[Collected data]
== Segment start ==

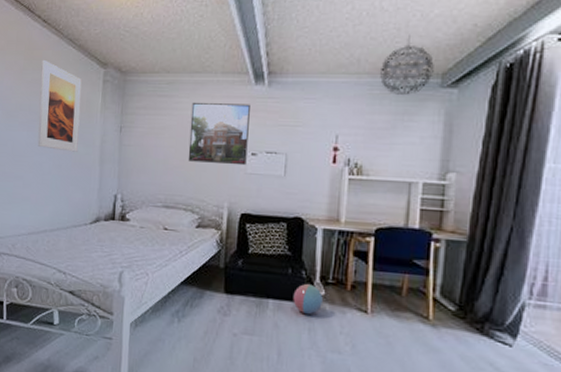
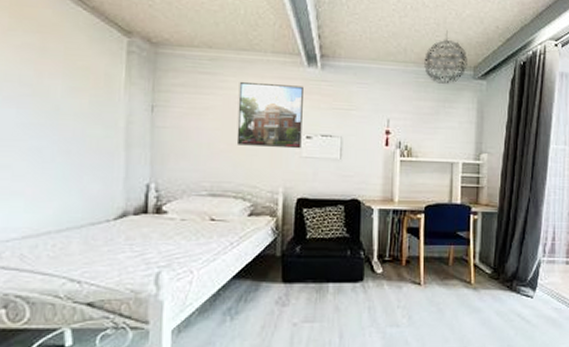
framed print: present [37,59,82,152] -> none [33,19,97,135]
ball: present [293,284,324,315] -> none [352,264,382,294]

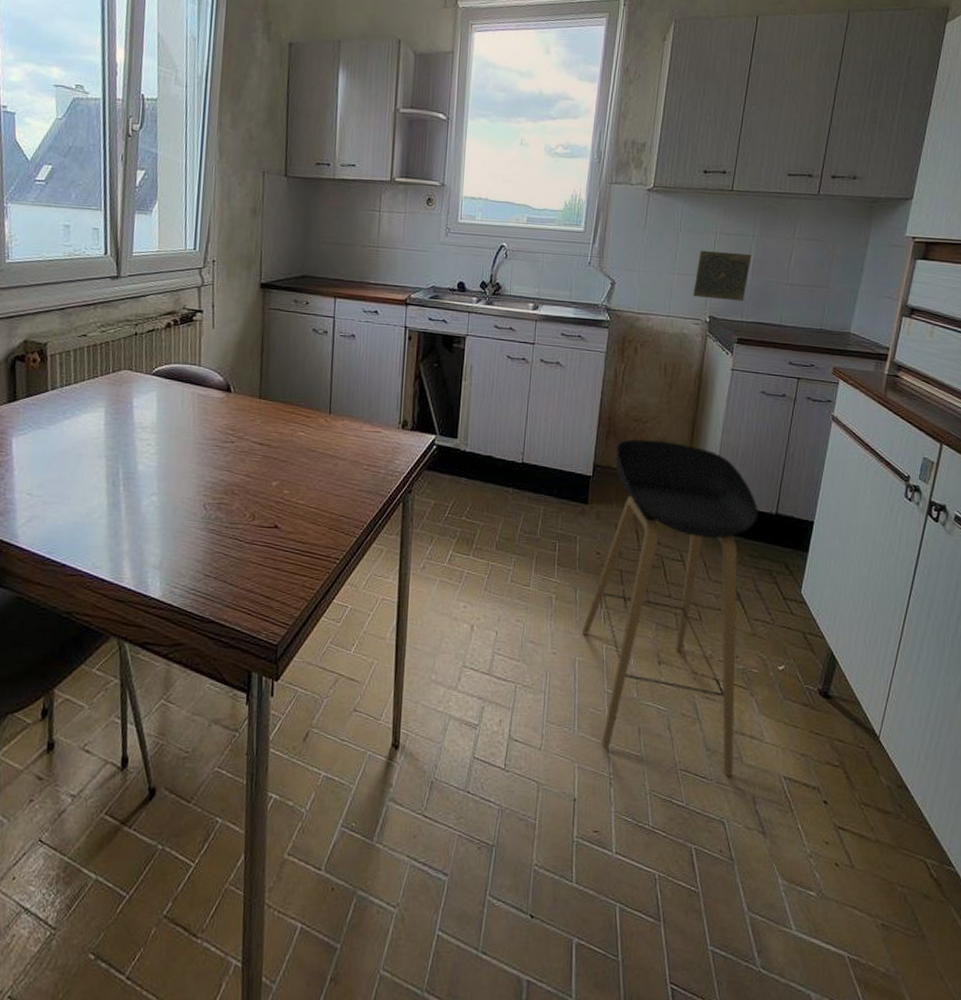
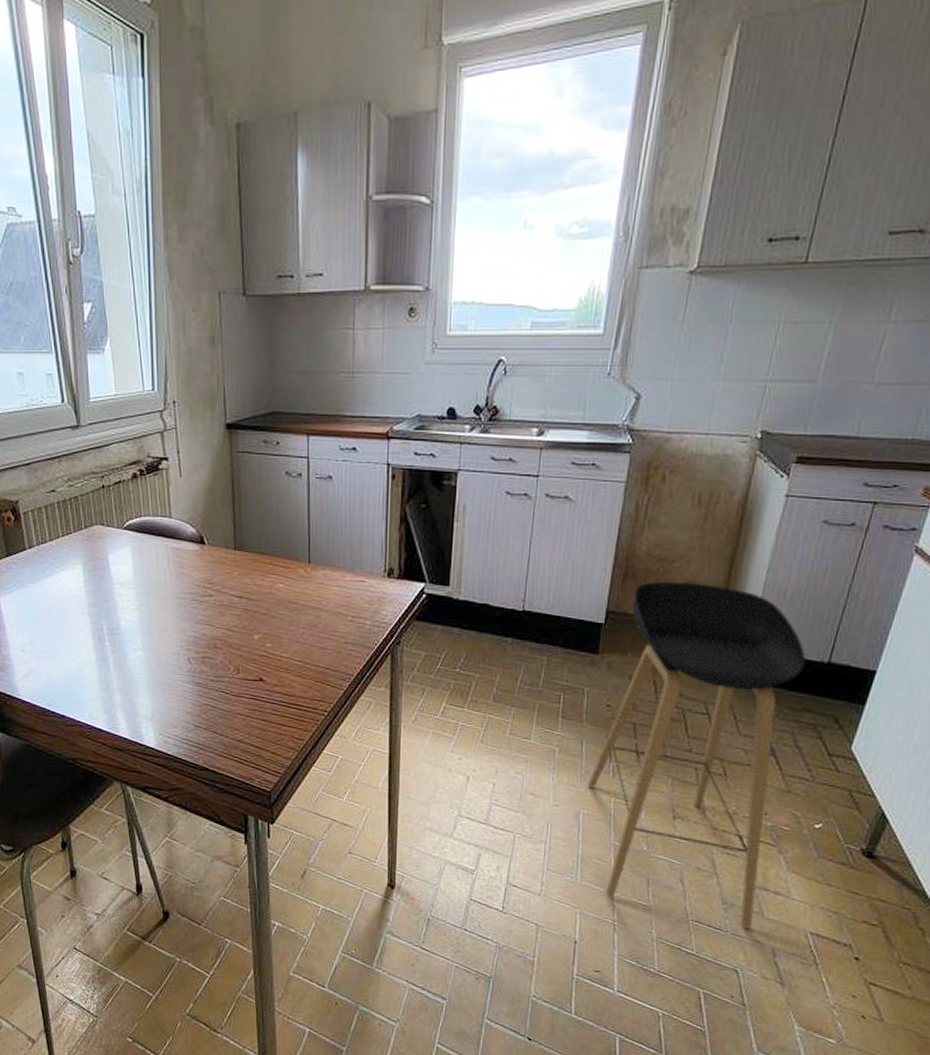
decorative tile: present [693,250,752,301] -> none [742,346,826,410]

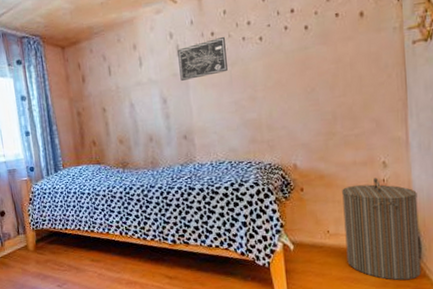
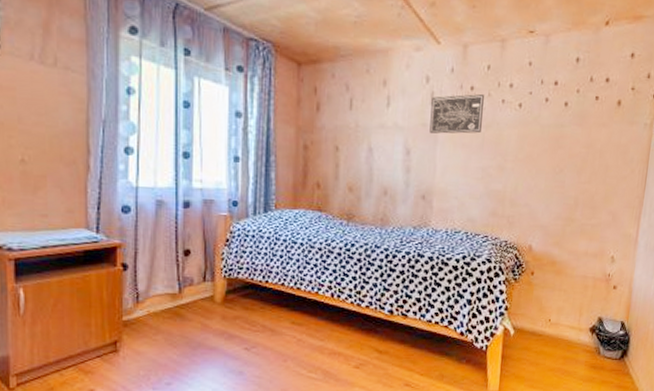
laundry hamper: present [342,177,421,281] -> none [562,271,636,377]

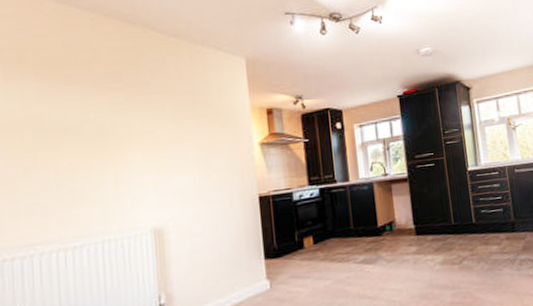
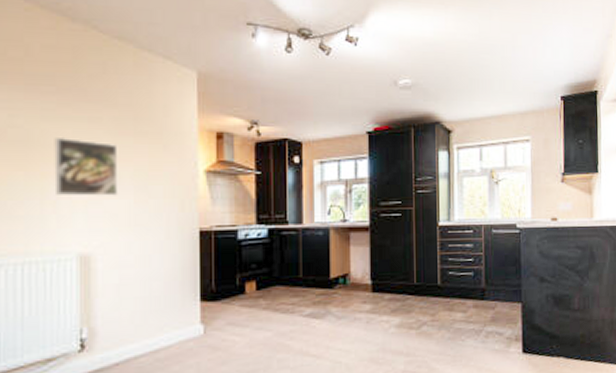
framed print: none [124,126,184,177] -> present [54,138,118,196]

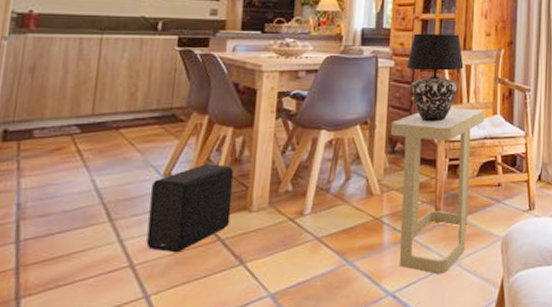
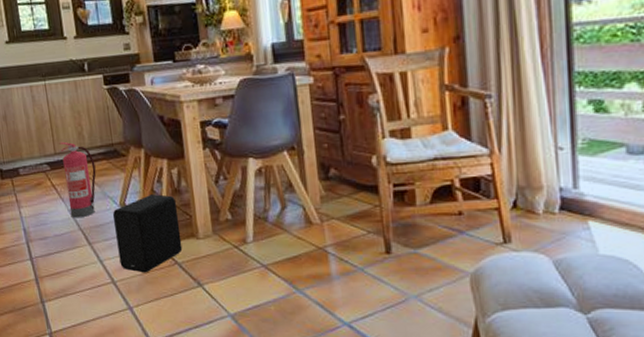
fire extinguisher: none [93,102,144,190] -> present [58,141,97,218]
side table: present [390,107,485,275] -> none [320,124,433,309]
table lamp: present [406,33,464,122] -> none [327,35,398,144]

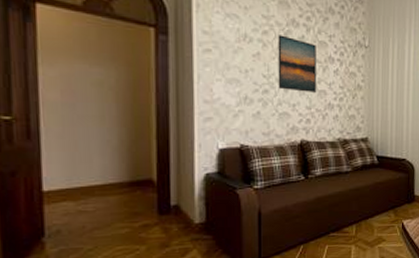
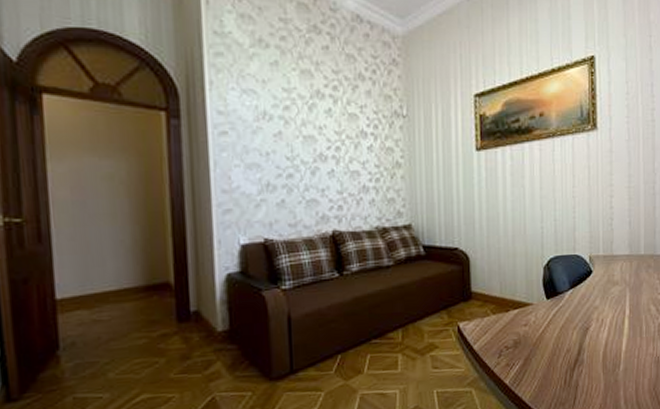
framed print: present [278,35,317,92] -> none [301,109,349,174]

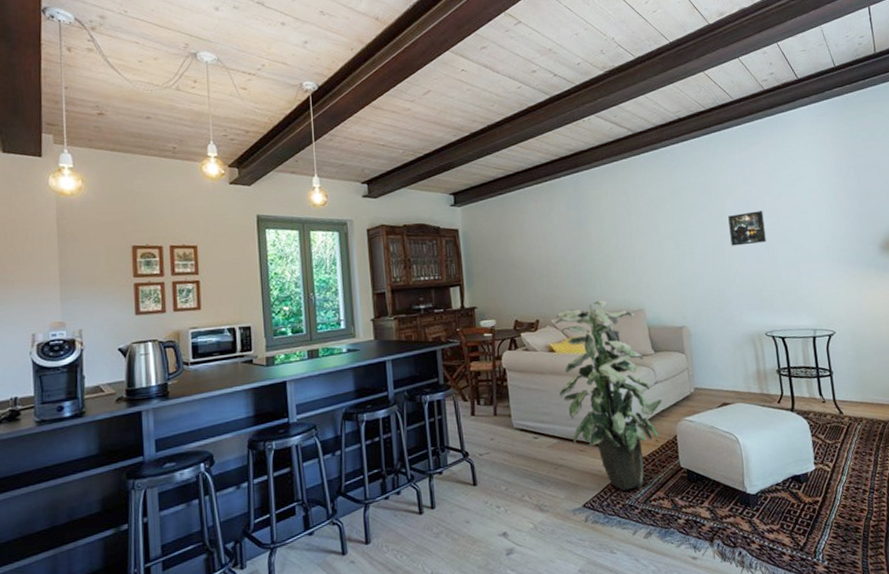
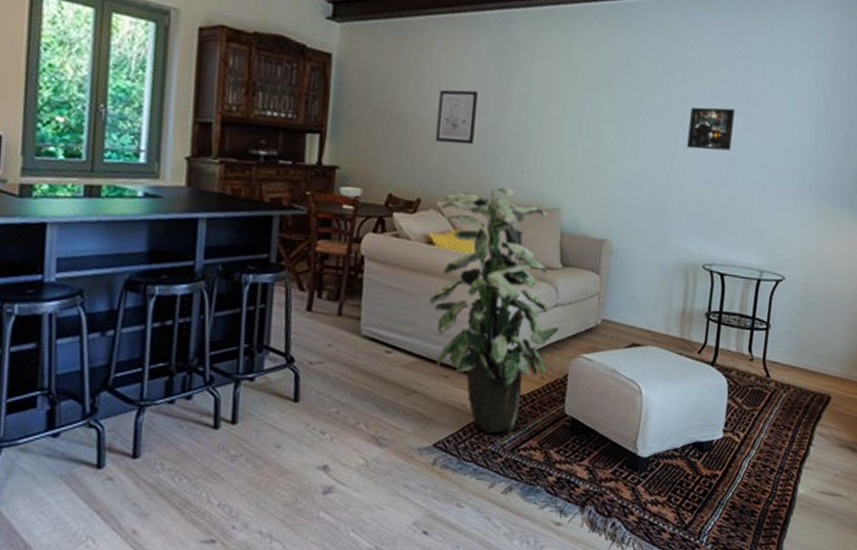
wall art: none [538,235,569,276] -> present [435,89,478,145]

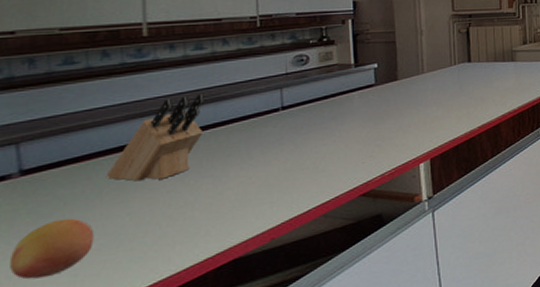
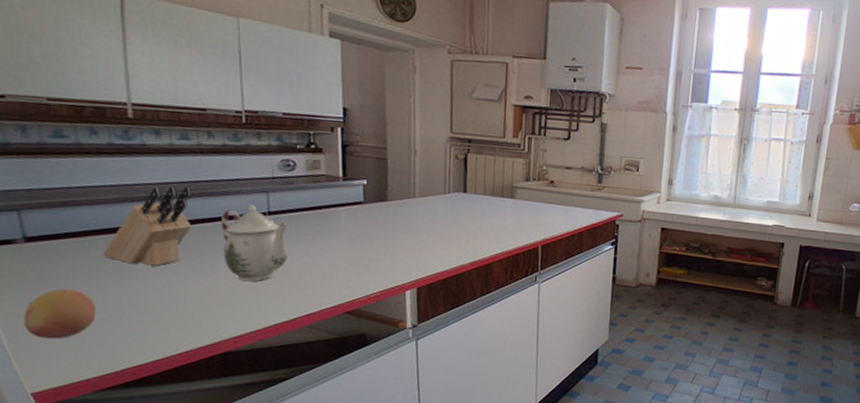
teapot: none [234,102,302,181] -> present [221,204,288,282]

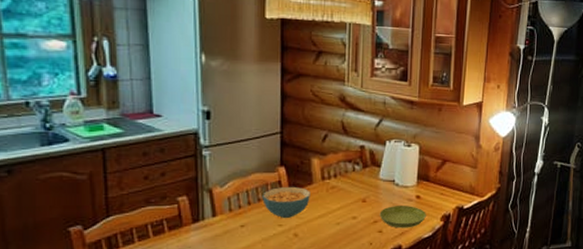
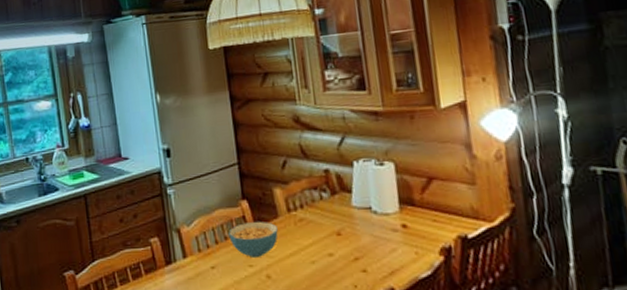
saucer: present [379,206,426,228] -> none [359,237,419,267]

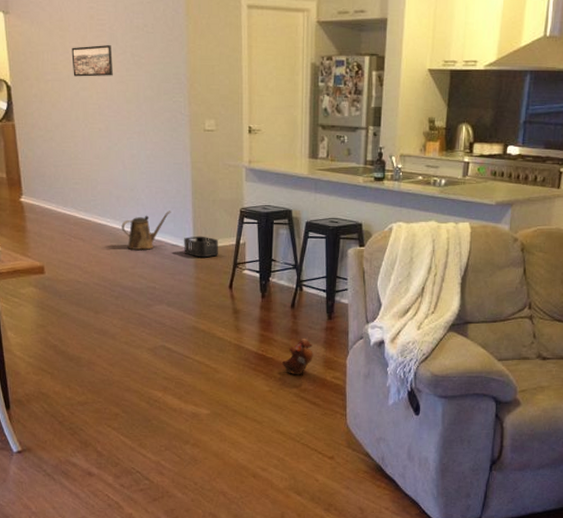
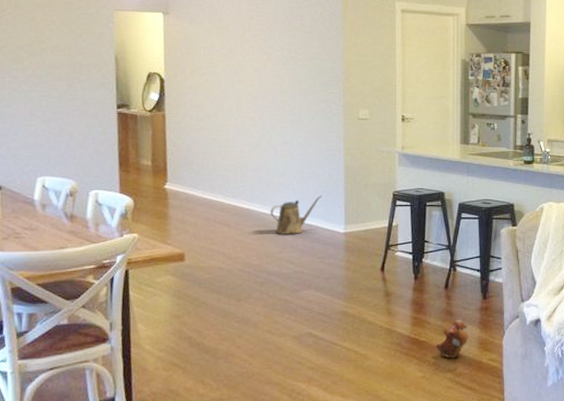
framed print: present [71,45,113,77] -> none [229,42,270,71]
storage bin: present [184,236,219,258] -> none [335,219,371,241]

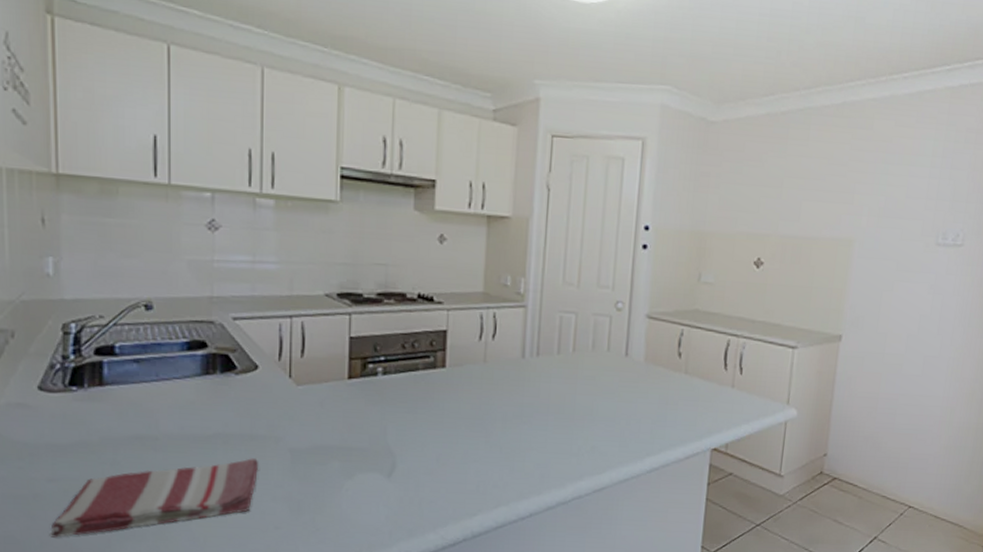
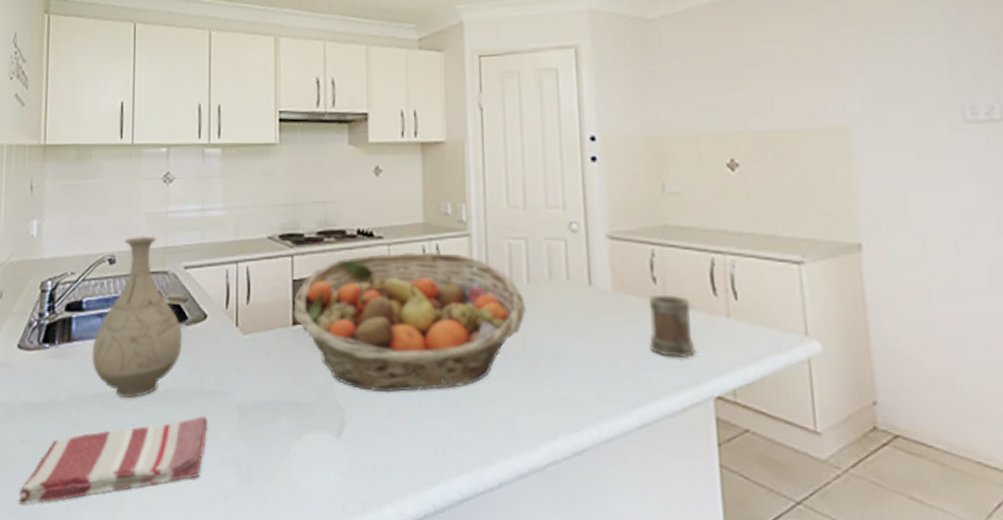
vase: none [128,283,231,442] -> present [92,236,183,399]
fruit basket: none [349,317,570,441] -> present [293,251,527,393]
mug: none [667,367,705,418] -> present [648,294,697,358]

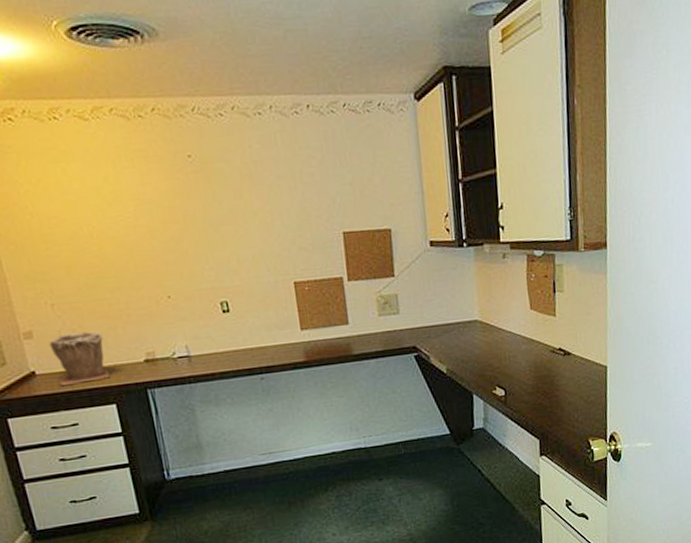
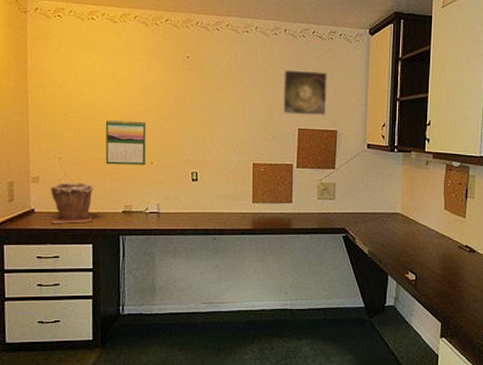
calendar: none [100,245,162,306] -> present [105,119,146,165]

== Segment end ==

**Exercise details:** The answer must consist of the entries above, reproduced word for word, without any pictures.

**Answer to this exercise:**
framed print: present [37,59,82,152] -> none [33,19,97,135]
ball: present [293,284,324,315] -> none [352,264,382,294]

decorative tile: present [693,250,752,301] -> none [742,346,826,410]

laundry hamper: present [342,177,421,281] -> none [562,271,636,377]

framed print: none [124,126,184,177] -> present [54,138,118,196]

fire extinguisher: none [93,102,144,190] -> present [58,141,97,218]
side table: present [390,107,485,275] -> none [320,124,433,309]
table lamp: present [406,33,464,122] -> none [327,35,398,144]

framed print: present [278,35,317,92] -> none [301,109,349,174]

wall art: none [538,235,569,276] -> present [435,89,478,145]

teapot: none [234,102,302,181] -> present [221,204,288,282]

saucer: present [379,206,426,228] -> none [359,237,419,267]

framed print: present [71,45,113,77] -> none [229,42,270,71]
storage bin: present [184,236,219,258] -> none [335,219,371,241]

vase: none [128,283,231,442] -> present [92,236,183,399]
fruit basket: none [349,317,570,441] -> present [293,251,527,393]
mug: none [667,367,705,418] -> present [648,294,697,358]

calendar: none [100,245,162,306] -> present [105,119,146,165]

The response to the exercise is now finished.